# Fake Gibson Oakville



## BlueRocker (Jan 5, 2020)

Need not be said if you're selling a Les Paul Supreme (or whatever this thing is supposed to be) with a Robson amp, it's fake.

Gibson Electric Guitar w/ case and amp | Guitars | Oakville / Halton Region | Kijiji


----------



## HighNoon (Nov 29, 2016)

I like the case. Would go well with my smoking jacket.


----------



## Jackvulcan9000 (Sep 4, 2021)

I like the fingerboard. Would go well with my Orange County Choppers tattoo.


----------



## Lincoln (Jun 2, 2008)

Down to $600 now!

When was the last time you bought a Gibson LP for $600?


----------



## BlueRocker (Jan 5, 2020)

Lincoln said:


> Down to $600 now!
> 
> When was the last time you bought a Gibson LP for $600?


Last summer


----------



## tomee2 (Feb 27, 2017)

Not quite the right body outline. Pot locations way off too.


----------



## Mark Brown (Jan 4, 2022)

It isn't fake, its Christmas
*** for those asking about authenticity, received as a Christmas gift a few years ago, not sure where it was originally purchased unfortunately.


----------



## Rollin Hand (Jul 12, 2012)

Santa don't fake.


----------



## BlueRocker (Jan 5, 2020)

HighNoon said:


> I like the case. Would go well with my smoking jacket.


Or these


----------



## Verne (Dec 29, 2018)

He either sold it, conscience got him, or reported enough that it was deleted. Ad is gone.


----------



## Lincoln (Jun 2, 2008)

A really nice quote from another Chibson add.

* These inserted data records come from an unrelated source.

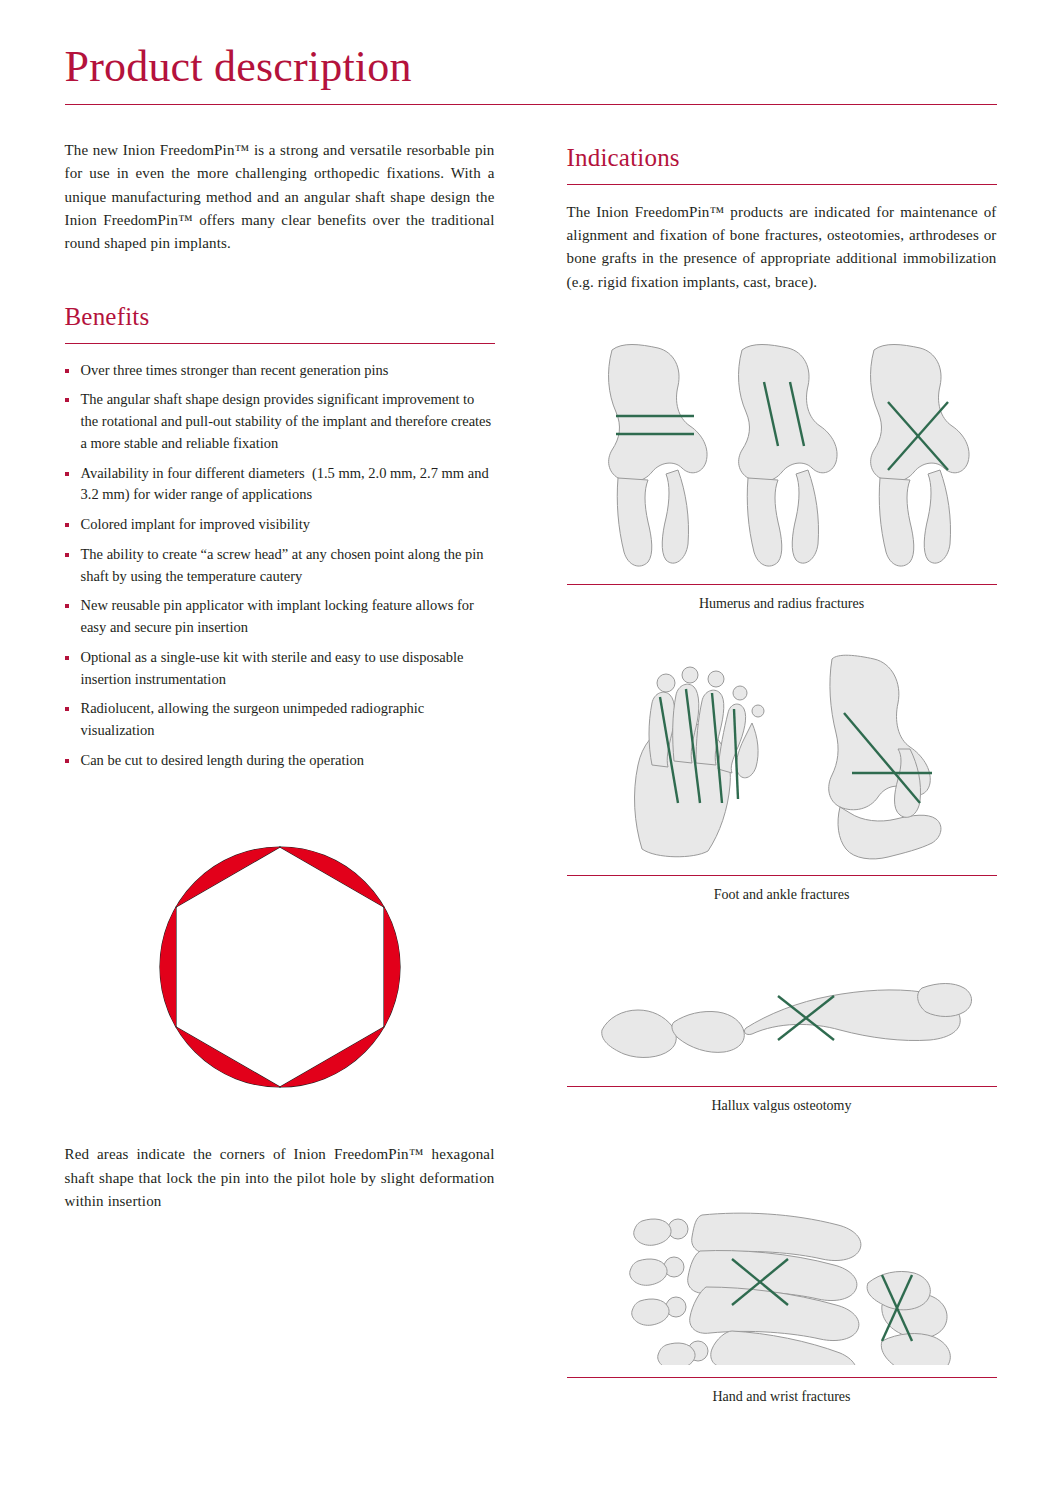Product description
The new Inion FreedomPin™ is a strong and versatile resorbable pin for use in even the more challenging orthopedic fixations. With a unique manufacturing method and an angular shaft shape design the Inion FreedomPin™ offers many clear benefits over the traditional round shaped pin implants.
Benefits
Over three times stronger than recent generation pins
The angular shaft shape design provides significant improvement to the rotational and pull-out stability of the implant and therefore creates a more stable and reliable fixation
Availability in four different diameters (1.5 mm, 2.0 mm, 2.7 mm and 3.2 mm) for wider range of applications
Colored implant for improved visibility
The ability to create “a screw head” at any chosen point along the pin shaft by using the temperature cautery
New reusable pin applicator with implant locking feature allows for easy and secure pin insertion
Optional as a single-use kit with sterile and easy to use disposable insertion instrumentation
Radiolucent, allowing the surgeon unimpeded radiographic visualization
Can be cut to desired length during the operation
Red areas indicate the corners of Inion FreedomPin™ hexagonal shaft shape that lock the pin into the pilot hole by slight deformation within insertion
Indications
The Inion FreedomPin™ products are indicated for maintenance of alignment and fixation of bone fractures, osteotomies, arthrodeses or bone grafts in the presence of appropriate additional immobilization (e.g. rigid fixation implants, cast, brace).
Humerus and radius fractures
Foot and ankle fractures
Hallux valgus osteotomy
Hand and wrist fractures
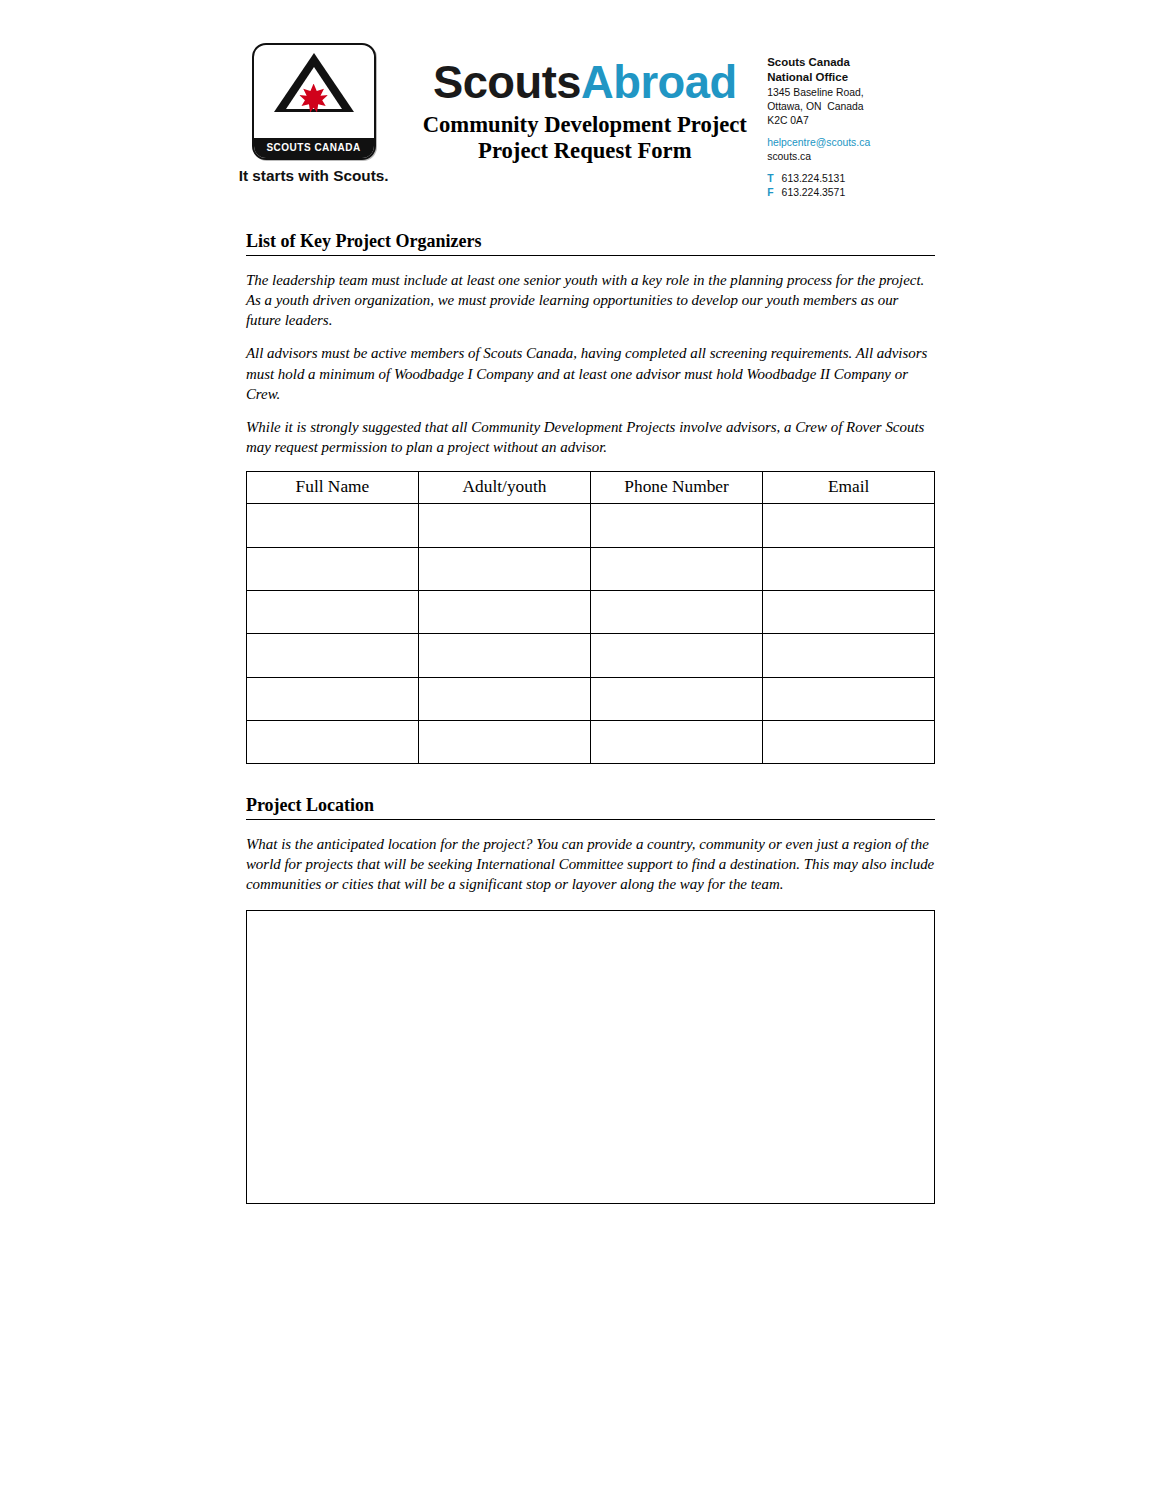SCOUTS CANADA
It starts with Scouts.
Scouts Abroad
Community Development Project
Project Request Form
Scouts Canada
National Office
1345 Baseline Road,
Ottawa, ON Canada
K2C 0A7
helpcentre@scouts.ca
scouts.ca
T 613.224.5131
F 613.224.3571
List of Key Project Organizers
The leadership team must include at least one senior youth with a key role in the planning process for the project. As a youth driven organization, we must provide learning opportunities to develop our youth members as our future leaders.
All advisors must be active members of Scouts Canada, having completed all screening requirements. All advisors must hold a minimum of Woodbadge I Company and at least one advisor must hold Woodbadge II Company or Crew.
While it is strongly suggested that all Community Development Projects involve advisors, a Crew of Rover Scouts may request permission to plan a project without an advisor.
| Full Name | Adult/youth | Phone Number | Email |
| --- | --- | --- | --- |
Project Location
What is the anticipated location for the project? You can provide a country, community or even just a region of the world for projects that will be seeking International Committee support to find a destination. This may also include communities or cities that will be a significant stop or layover along the way for the team.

"From tone, feeling, craftsmanship to scientific adjustment, reveal more details, let you feel the true tone of the real soul. Touched the heart of every classical lover.
High-quality materials have the characteristics of clear sound quality, stable resonance, round sound and warmth.
allows the sound to be perfectly displayed, without leaving the sound, giving you a happy, crazy rock and roll experience! "


----------



## Mark Brown (Jan 4, 2022)

Imma gonna scientifically adjust my stat so I can reveal more details and feel the true tone of my soul later tonight. 
I like the sound of that.


----------



## Wardo (Feb 5, 2010)

Nothing fake about it.

The Gibson Oakville Les Paul was a special edition limited run brought in by L7M.

There was another Les Paul Oakville edition from Epiphone in Go Transit colours but Joe Walsh bought them all up.


----------



## Eyeroller (Dec 5, 2017)

Jackvulcan9000 said:


> I like the fingerboard. Would go well with my Orange County Choppers tattoo.


HA!


----------